**PROBLEM DETAILS:**
Extend the essay below about flirting turning into overanalysis, beginning right after its final sentence.

[Opening SUPPLIED TEXT section]

By Savannah Ford | LTVN Social Media Editor
We don’t flirt anymore; rather, we analyze.
At some point, something that used to feel natural became something we feel like we have to get exactly right. Flirting isn’t just talking to someone you like anymore; it’s rereading texts over and over and trying to hear a tone that isn’t actually there. Flirting is debating how long to wait before responding, wondering if replying too fast says too much or not enough.
It’s sending a screenshot to your group chat with, “Wait … what does this mean?” and hoping someone else can give you an answer that feels certain.
And it’s not just texts.
Flirting involves overthinking a like on an Instagram story. It’s noticing who views your story first and what that might mean. It’s going through someone’s TikTok reposts, trying to understand how they think, or if there’s something about you they’re trying to say about you without actually saying it.
Flirting is seeing something vague on YikYak and wondering, just for a second, if it was meant for you.
We don’t just like people anymore. We try to decode them.
Small interactions start to feel bigger than they are. A delayed response feels intentional, a short reply feels distant, a like feels meaningful.
Before we even realize it, we’ve created an entire narrative in our heads without ever having a real conversation.
And when it comes time to respond, we don’t just respond — we overthink it.
We type something out, delete it, rewrite it, send it to friends, rethink it again. Sometimes we even run it through ChatGPT to make sure it sounds “right,” as if there’s a perfect way to say something that will guarantee it lands exactly how we want it to.

[Closing SUPPLIED TEXT section]
[Opening STUDY MATERIAL section]

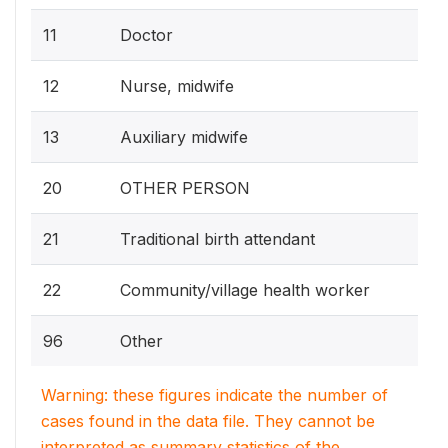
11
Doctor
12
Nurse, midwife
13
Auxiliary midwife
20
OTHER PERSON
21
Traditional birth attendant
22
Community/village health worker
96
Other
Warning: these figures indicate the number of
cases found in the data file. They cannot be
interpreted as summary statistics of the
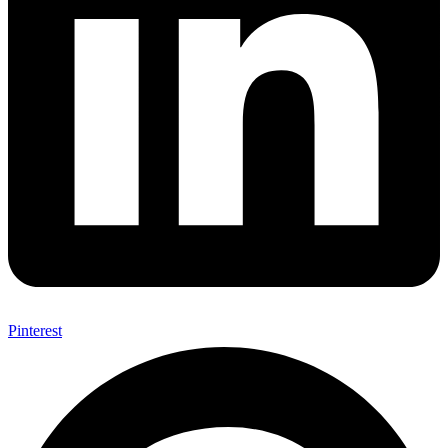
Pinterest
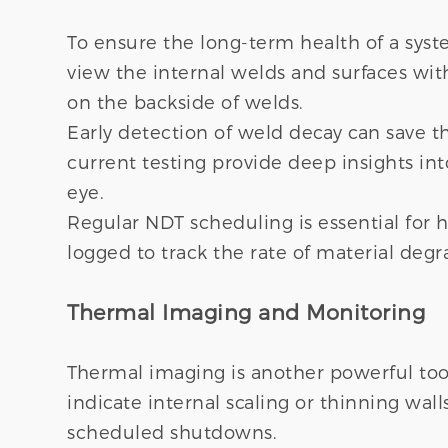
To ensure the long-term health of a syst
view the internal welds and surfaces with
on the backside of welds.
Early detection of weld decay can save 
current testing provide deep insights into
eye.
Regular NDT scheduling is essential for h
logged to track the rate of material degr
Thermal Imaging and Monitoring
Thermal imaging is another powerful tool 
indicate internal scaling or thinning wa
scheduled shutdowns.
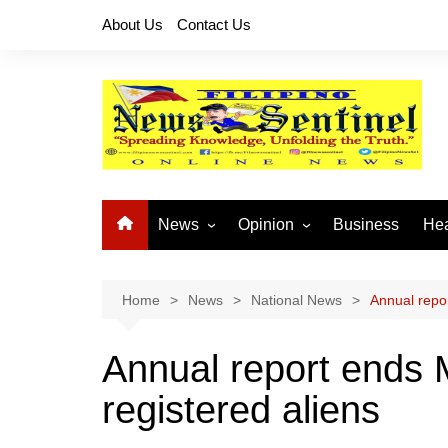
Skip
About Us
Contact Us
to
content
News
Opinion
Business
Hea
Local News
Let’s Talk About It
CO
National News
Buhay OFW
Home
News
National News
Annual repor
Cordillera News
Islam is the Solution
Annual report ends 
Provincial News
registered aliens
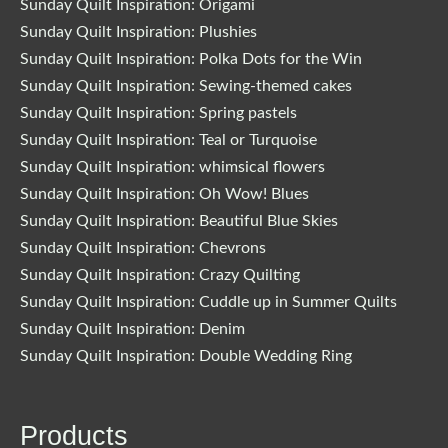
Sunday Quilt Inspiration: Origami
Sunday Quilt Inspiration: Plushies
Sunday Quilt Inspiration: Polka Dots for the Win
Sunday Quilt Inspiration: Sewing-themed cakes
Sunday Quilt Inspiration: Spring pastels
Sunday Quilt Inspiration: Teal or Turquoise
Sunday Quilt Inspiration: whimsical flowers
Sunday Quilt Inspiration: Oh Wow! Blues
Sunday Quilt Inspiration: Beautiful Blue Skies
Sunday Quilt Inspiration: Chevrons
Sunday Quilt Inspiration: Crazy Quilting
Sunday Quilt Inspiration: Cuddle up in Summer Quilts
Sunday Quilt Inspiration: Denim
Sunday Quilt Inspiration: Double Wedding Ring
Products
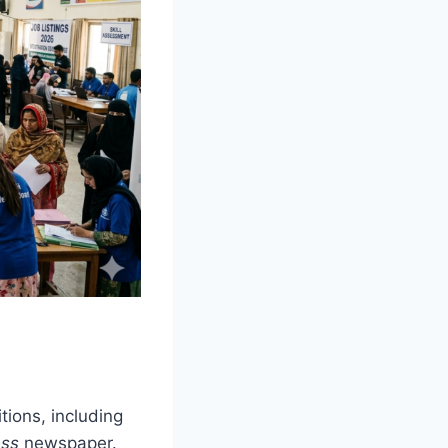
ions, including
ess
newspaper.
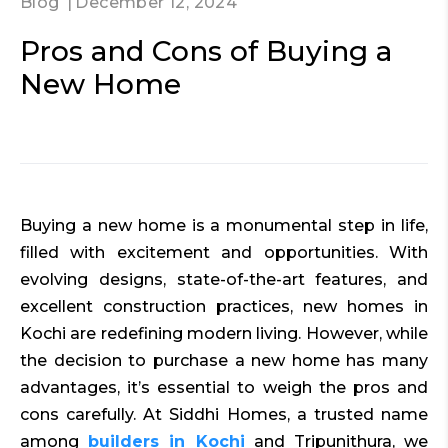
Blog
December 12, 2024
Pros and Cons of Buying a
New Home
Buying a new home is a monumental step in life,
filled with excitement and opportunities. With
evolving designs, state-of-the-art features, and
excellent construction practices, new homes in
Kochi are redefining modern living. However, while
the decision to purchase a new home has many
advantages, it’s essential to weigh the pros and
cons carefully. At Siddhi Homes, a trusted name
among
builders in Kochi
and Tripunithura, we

[Closing STUDY MATERIAL section]

**EXPECTED ANSWER:**
Somewhere in all of that, the feeling gets lost.
What used to be spontaneous now feels strategic. What used to be exciting now feels calculated. And what used to be a little awkward in an exciting way now just feels like something to avoid.
But that awkwardness used to be the whole point.
There was something honest about not knowing exactly what to say — about laughing a little too hard or saying something slightly off and thinking about it later, but still smiling because something real happened.
You weren’t performing; you were just in it.
Now we’re so focused on getting it right that we forget how to just “be.”
We keep things subtle, safe and controlled. We convince ourselves that a like, view or swipe up is enough to show interest because it doesn’t require us to risk anything.
But it also doesn’t give us anything real in return.
Because real connection isn’t built through perfectly timed replies or carefully crafted texts. It’s built in the moments we can’t fully control, in the conversations that don’t go exactly as planned, the honesty that feels a little uncomfortable, the effort that’s a little more obvious than we’d like it to be.
And maybe that’s what we’re actually missing — not flirting itself, but the willingness to be a little vulnerable again. We don’t want to say anything first or be too obvious.
Most of all, we don’t want to risk being wrong.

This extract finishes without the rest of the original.